Review Heuristic: Metrics Changes
- •If PR adds metrics, verify semantic convention compliance.
- •If PR measures latency, verify histogram is used (not gauge/average).
- •If PR adds counters, verify appropriate labels without high cardinality.
- •If PR uses vendor SDK, verify OpenTelemetry abstraction considered.
Review Heuristic: Tracing Changes
- •If PR crosses service boundaries, verify context propagation.
- •If PR adds manual spans, verify naming follows conventions.

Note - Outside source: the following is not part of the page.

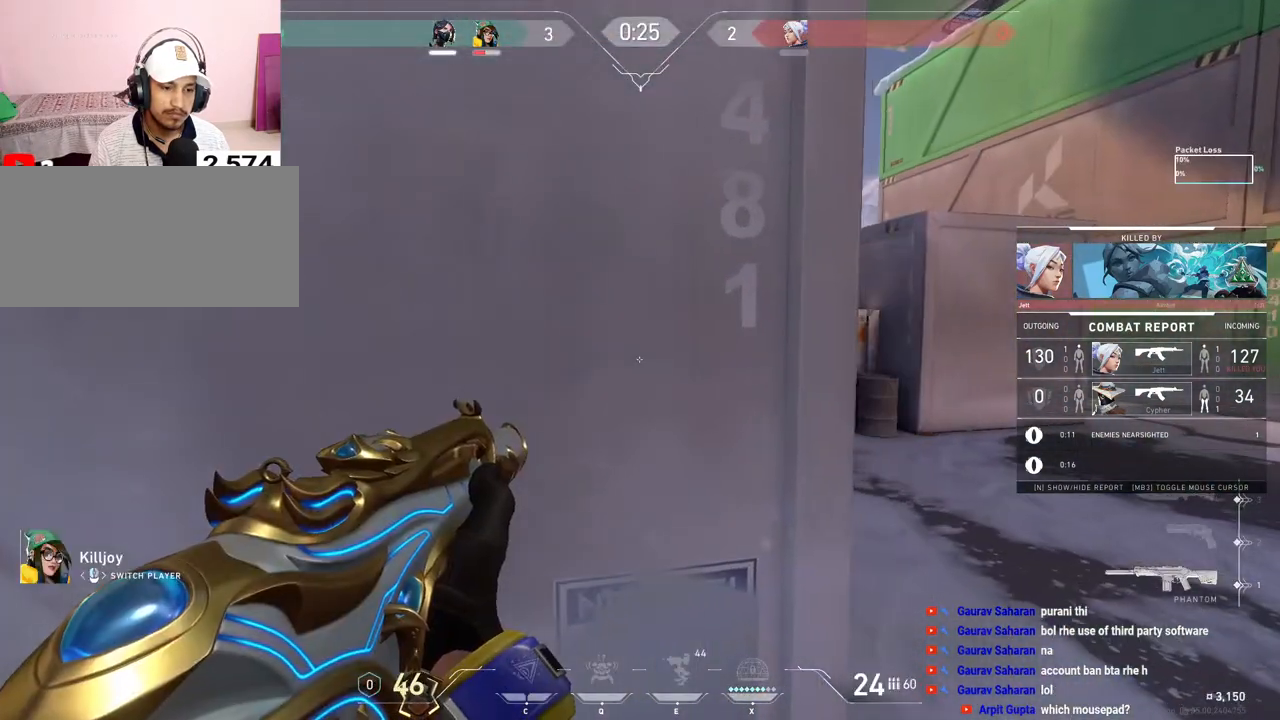
{"keys": [], "mouse": [], "events": []}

- •If PR changes sampling, verify production volume considered.
- •If PR adds span attributes, verify no sensitive data included.
Anti-Patterns to Reject
| Anti-Pattern | Why It's Problematic |
|---|---|
$"User {id}" | String interpolation loses structure |
Console.WriteLine | No structure, level, or enrichment |
| Vendor-specific SDK only | Creates lock-in, reduces portability |
| Logging PII directly | Compliance and security risk |
| Debug level in production | Volume costs and noise |
| Custom metric names | Breaks dashboard/alert portability |
| Missing correlation IDs | Distributed debugging impossible |
Load: advanced
Observability in Kubernetes
Container-friendly logging:
// JSON output for container log aggregation
builder.Host.UseSerilog((context, config) =>
{
config
.WriteTo.Console(new JsonFormatter())
.Enrich.WithProperty("ServiceName", "my-api");
});
Resource attributes for K8s:
.ConfigureResource(resource =>
{
resource
.AddService("my-api")
.AddAttributes(new Dictionary<string, object>
{
["k8s.namespace.name"] = Environment.GetEnvironmentVariable("K8S_NAMESPACE"),
["k8s.pod.name"] = Environment.GetEnvironmentVariable("K8S_POD_NAME")
});
});
Exporter Configuration
OTLP (recommended for portability):
.AddOtlpExporter(options =>
{
options.Endpoint = new Uri("http://otel-collector:4317");
options.Protocol = OtlpExportProtocol.Grpc;
});
Direct vendor export (when needed):
// Jaeger, Zipkin, or vendor-specific exporters // Only use when OTLP collector is not available .AddJaegerExporter()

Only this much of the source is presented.